## Task item
Exactly the lines from the line containing "2025-08-01 16:49:47" through the final line of the entries below must be returned, and only those, without pictures.

## Data shown
'''

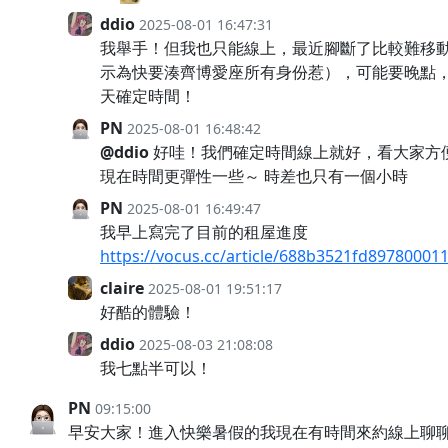
ddio
2025-08-01 16:47:31
我舉手！但我也只能線上，最近腳斷了比較難移
示為快要湊齊博愛座所有身份惹），可能要晚點
天確定時間！
PN
2025-08-01 16:48:42
@ddio
好哇！我們確定時間線上就好，看大家方
現在時間更彈性一些～ 時差也只有一個小時
PN
2025-08-01 16:49:47
我早上寫完了目前的租屋進度
https://vocus.cc/article/688b3521fd89780001
claire
2025-08-01 19:51:17
好酷的體驗！
ddio
2025-08-03 21:08:08
我七點半可以！
PN
09:15:00
早安大家！進入快樂暑假的我現在有時間來約線上聊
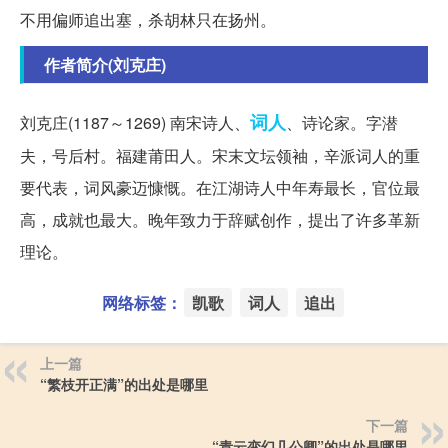
不用偏师追出塞，杀胡林只在扬州。
作者简介(刘克庄)
词人
刘克庄(1187～1269) 南宋诗人、
、诗论家。字潜
夫，号后村。福建莆田人。宋末文坛领袖，辛派词人的重
要代表，词风豪迈慷慨。在江湖诗人中年寿最长，官位最
高，成就也最大。晚年致力于辞赋创作，提出了许多革新
理论。
网络标签：
凯歌
词人
追出
上一篇
“繁枝开正满”的出处是哪里
下一篇
“青云变幻几公卿”的出处是哪里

'''

## The completed task
2025-08-01 16:49:47
我早上寫完了目前的租屋進度
https://vocus.cc/article/688b3521fd89780001
claire
2025-08-01 19:51:17
好酷的體驗！
ddio
2025-08-03 21:08:08
我七點半可以！
PN
09:15:00
早安大家！進入快樂暑假的我現在有時間來約線上聊
不用偏师追出塞，杀胡林只在扬州。
作者简介(刘克庄)
词人
刘克庄(1187～1269) 南宋诗人、
、诗论家。字潜
夫，号后村。福建莆田人。宋末文坛领袖，辛派词人的重
要代表，词风豪迈慷慨。在江湖诗人中年寿最长，官位最
高，成就也最大。晚年致力于辞赋创作，提出了许多革新
理论。
网络标签：
凯歌
词人
追出
上一篇
“繁枝开正满”的出处是哪里
下一篇
“青云变幻几公卿”的出处是哪里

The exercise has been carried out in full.